早めに退社できたときは、できるだけ本屋さんへ立ち寄ることにしています。必ず本を購入するということではないんですが、興味のあるコーナーをウロウロするだけでも楽しいですね。
久しぶりに覘いた行きつけの書店で、平積みになっていたこの本に目が留まりました。「1日7時間15分しか働かない」「ホウレンソウ禁止」。ほんとかなー?最近特に「残業」というキーワードに敏感になっていたこともあり迷わず手にとってレジに向かっていました。
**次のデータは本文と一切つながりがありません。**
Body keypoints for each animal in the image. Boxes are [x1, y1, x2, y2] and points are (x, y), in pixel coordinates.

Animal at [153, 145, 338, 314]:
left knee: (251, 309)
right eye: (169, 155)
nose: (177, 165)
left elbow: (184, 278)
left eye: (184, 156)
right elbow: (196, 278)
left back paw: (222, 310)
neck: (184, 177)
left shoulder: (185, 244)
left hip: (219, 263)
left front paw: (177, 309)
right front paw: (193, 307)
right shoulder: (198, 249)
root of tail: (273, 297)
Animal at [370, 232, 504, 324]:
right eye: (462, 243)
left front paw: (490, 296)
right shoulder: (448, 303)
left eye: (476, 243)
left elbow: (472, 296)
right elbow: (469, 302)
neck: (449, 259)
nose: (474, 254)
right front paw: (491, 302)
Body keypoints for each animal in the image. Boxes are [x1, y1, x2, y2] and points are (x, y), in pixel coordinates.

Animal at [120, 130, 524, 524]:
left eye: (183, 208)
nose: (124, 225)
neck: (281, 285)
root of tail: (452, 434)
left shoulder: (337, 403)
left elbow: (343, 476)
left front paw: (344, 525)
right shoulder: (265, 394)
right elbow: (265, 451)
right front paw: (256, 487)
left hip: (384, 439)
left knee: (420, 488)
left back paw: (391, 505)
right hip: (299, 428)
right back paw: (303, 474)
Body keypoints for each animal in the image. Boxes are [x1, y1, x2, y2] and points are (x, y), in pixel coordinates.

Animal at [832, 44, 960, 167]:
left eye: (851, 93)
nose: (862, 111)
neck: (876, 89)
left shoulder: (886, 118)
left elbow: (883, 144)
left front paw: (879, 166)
著者が設立した未来工業(株)は、「カンブリア宮殿」などTVでもよく紹介されているので知っていましたが、この本を読んでみてあらためて分かったことも多くありました。
本社には、330人の社員に対してコピー機が1台しか設置されていないことや、職場の蛍光灯はすべて引きひもスイッチ式でひもの先には社員の名前付きタグがあることなど、そのどケチぶりは有名ですが、残業禁止から始まって、70歳定年制や年間1,000万円のクラブ活動支援、育児休暇が3年取れることや休みの日は副業OKなど、社員を「人材」ではなく「人財」ととらえ、働く人のやる気を育てることを重要視しているということが、とても新鮮な驚きでした。
さらに印象に残ったのは「第6章:管理するコストはばかにならない」の最初に出てくる、『管理する人間は「あらさがし」を仕事にしてしまう』の話。未来工業(株)社内のエピソードが紹介されていますが、『巷には「管理」と「あらさがし」を勘違いしている管理職は多いのでは?こういう人の人件費こそ削減すべき!』と著者はばっさり切り捨てます。
「管理をしないほうが人は働く」との著者の考えが反映され、未来工業(株)では「常に考える」というスローガンが会社内のあちらこちらに掲げられています。「ホウレンソウ禁止」もその一環、その中で出てくる社員の創意工夫の数々は、素晴らしいと思うものばかりです。読んでいてとても勉強になりました。
成果主義・減点人事があたりまえになってきた今、それとはまったく正反対にある考え方で社員のやる気を引き出し、「常に考える」の未来イズムで創業以来46年赤字を出したことがない著者と未来工業(株)。自分自身の仕事の中身をもっと見直さなければと、痛切に感じさせてくれた一冊でした。